I have 300 pages to read for tomorrow but I don’t really feel like reading words I didn’t write. I have always dreamed of writing, for myself, for the world, but it seems all I can do is read. I am sick of myself.

I am sick to my stomach that I hope I throw up words. Maybe it won’t be that bad. Maybe I can scoop them up with my hands, place them on our coffee table and put together something beautiful. Something bright. And hopeful. Everything I never am. Plus they tell me after you throw up you feel like a million bucks. I could use a million bucks right now.

I sit in the corner and hug my knees. I’m frightened of my own monsters. Dreams that have turned into demons grow legs and fur and curl on my feet to keep me warm. False comfort. I am angry but I don’t want to be ungrateful. Thank you, don’t call us, we’ll call you. My life’s one really long interview and I don’t even know what it’s for.

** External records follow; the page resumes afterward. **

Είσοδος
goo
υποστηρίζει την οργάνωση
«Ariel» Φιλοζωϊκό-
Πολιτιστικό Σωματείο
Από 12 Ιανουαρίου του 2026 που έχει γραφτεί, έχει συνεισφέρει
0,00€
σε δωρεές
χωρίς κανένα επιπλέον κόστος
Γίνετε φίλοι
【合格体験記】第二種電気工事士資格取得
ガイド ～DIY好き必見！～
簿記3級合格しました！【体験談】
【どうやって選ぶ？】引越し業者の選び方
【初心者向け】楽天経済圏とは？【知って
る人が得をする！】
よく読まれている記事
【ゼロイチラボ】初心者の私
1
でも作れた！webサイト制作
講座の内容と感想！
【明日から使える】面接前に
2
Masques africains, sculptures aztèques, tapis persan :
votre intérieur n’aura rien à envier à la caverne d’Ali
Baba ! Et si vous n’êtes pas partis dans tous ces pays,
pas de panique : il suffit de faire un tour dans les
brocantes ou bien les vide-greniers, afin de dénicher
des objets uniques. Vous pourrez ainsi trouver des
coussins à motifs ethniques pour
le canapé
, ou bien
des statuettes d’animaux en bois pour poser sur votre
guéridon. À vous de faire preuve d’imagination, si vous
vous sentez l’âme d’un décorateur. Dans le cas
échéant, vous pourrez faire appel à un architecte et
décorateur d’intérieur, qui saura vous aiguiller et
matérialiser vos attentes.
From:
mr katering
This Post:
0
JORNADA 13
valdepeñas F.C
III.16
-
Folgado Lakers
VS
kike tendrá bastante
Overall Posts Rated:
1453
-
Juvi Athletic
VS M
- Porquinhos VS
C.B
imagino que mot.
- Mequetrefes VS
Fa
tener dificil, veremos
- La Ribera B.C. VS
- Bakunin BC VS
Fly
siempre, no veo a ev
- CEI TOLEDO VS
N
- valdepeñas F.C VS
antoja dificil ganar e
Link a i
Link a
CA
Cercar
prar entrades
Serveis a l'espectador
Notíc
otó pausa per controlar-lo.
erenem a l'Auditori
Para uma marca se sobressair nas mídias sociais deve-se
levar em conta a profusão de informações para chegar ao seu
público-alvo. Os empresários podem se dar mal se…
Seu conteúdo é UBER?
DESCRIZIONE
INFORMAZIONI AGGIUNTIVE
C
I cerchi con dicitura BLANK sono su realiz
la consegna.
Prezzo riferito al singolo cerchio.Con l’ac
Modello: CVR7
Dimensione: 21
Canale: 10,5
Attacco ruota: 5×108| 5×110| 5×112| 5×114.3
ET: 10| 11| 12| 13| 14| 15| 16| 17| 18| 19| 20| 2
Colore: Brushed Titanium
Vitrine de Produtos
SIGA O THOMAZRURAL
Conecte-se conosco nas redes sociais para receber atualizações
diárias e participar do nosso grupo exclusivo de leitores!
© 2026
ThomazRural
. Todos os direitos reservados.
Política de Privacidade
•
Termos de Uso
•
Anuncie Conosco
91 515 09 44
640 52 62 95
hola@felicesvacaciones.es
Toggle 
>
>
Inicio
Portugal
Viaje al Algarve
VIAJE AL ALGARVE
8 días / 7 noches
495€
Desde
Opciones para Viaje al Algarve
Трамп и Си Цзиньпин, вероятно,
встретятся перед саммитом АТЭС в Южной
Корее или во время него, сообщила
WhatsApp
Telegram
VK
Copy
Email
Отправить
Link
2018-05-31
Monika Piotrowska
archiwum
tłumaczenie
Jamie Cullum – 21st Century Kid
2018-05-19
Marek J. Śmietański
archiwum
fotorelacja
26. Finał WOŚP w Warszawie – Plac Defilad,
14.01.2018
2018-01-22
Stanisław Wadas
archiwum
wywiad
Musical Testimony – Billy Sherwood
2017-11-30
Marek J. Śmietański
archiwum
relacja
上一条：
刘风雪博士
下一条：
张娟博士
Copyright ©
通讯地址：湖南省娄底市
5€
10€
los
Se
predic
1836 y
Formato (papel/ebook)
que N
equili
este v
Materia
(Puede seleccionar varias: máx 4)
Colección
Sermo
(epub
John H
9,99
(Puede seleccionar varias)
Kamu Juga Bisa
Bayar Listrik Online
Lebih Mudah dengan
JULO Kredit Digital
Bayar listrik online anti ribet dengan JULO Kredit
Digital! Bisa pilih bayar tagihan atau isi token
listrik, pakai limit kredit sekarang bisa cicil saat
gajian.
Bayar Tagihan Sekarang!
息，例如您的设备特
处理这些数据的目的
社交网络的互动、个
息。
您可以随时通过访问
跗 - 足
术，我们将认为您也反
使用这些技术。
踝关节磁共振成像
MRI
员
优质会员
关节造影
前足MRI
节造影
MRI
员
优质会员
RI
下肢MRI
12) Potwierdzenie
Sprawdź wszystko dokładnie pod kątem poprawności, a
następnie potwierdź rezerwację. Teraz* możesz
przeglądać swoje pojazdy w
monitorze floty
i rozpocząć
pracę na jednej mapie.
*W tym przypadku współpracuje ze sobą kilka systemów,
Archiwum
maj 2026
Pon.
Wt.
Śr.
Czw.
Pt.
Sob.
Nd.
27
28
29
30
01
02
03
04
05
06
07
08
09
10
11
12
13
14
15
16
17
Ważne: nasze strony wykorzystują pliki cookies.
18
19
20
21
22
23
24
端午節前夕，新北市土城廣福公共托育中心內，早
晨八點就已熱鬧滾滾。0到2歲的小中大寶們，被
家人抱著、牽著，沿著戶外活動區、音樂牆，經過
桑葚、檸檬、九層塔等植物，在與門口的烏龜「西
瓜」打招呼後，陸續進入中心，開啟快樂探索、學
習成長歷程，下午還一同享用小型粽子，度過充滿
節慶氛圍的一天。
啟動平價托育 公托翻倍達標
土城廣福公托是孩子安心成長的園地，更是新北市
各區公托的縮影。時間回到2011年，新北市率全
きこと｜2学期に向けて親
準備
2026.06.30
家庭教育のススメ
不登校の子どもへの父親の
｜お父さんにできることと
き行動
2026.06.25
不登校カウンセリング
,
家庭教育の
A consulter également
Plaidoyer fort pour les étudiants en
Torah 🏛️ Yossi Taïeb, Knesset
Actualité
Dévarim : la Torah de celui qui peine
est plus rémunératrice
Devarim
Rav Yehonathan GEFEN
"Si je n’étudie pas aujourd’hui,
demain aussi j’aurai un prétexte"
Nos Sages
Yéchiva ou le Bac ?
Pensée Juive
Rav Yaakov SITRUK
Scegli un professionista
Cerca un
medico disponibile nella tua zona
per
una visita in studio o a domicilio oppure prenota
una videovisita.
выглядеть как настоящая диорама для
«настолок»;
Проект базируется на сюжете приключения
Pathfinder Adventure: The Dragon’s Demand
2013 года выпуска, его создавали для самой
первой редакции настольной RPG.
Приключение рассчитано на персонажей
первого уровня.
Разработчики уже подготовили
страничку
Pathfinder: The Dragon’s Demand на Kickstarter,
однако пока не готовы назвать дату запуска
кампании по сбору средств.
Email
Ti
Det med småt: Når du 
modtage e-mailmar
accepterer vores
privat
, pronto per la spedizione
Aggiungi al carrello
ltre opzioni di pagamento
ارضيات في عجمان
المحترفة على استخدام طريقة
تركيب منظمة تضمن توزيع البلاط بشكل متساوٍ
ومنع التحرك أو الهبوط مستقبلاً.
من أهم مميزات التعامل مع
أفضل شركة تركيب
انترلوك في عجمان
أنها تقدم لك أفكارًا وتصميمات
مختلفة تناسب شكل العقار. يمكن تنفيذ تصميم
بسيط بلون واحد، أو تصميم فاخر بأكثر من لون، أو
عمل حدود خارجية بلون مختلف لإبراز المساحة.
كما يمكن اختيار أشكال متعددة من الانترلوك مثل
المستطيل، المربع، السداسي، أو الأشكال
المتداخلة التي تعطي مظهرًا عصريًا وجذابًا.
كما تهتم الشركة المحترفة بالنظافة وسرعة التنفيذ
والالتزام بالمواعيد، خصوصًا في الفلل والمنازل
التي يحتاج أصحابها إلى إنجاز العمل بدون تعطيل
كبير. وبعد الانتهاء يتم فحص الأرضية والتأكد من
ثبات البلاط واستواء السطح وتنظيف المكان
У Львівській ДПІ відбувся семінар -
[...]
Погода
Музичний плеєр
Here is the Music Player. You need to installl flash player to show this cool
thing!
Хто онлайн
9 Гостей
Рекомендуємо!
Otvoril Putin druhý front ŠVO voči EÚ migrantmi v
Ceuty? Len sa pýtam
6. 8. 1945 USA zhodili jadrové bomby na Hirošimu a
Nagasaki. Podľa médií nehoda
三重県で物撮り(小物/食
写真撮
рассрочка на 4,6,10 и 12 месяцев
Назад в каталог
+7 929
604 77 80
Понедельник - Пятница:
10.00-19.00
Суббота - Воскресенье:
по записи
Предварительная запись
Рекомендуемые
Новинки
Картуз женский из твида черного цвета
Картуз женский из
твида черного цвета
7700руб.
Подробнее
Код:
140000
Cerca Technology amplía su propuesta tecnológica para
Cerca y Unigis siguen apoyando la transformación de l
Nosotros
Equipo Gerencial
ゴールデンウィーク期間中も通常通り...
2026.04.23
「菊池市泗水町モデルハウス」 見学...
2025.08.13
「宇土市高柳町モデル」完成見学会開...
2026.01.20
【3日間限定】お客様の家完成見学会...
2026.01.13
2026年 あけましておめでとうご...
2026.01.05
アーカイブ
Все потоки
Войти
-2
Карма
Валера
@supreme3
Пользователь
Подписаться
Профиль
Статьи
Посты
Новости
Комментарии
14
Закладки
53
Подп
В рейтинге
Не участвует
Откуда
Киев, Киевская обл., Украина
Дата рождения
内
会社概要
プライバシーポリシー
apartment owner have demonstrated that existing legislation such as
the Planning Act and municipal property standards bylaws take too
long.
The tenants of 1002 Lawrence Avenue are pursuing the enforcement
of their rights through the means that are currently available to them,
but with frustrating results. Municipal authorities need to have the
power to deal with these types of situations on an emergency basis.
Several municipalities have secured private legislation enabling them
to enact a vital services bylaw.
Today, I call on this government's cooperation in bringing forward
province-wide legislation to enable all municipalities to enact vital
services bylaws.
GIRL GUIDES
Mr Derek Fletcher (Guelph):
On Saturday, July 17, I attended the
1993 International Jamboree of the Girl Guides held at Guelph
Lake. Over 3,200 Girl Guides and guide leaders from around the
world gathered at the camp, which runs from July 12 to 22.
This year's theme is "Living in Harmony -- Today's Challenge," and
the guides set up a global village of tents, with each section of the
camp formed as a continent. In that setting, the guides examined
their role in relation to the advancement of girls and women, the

My heart is a marching band intro drum line and I hate it. Be still, my beating heart. You are the reason I feel like exploding. No, imploding. I’m gonna be a supernova and it’ll be all your fault. And when it’s done, we’ll sit and have cookies then cry over spilled milk. Then we’ll suck all of the light and life out of everything around us because that’s what we do best.

I see a girl with mascara tracks on her face. She’s been crying too. I run to her and shatter glass. I am confused, I am hallucinating, I want to see some pretty colors. That girl, she was so sad and so pretty. Someone hold her, please. Someone hold me, please.

Happy people don’t write novels. Happy people don’t have time to live two lives. One outside and one inside. One they have no control over and one they orchestrate to make Haydn and Debussy and Copland live again. It’s such beautiful music but no one else can hear it.

I feel like crying. Good music makes me cry and it’s because of good music that I feel like crying.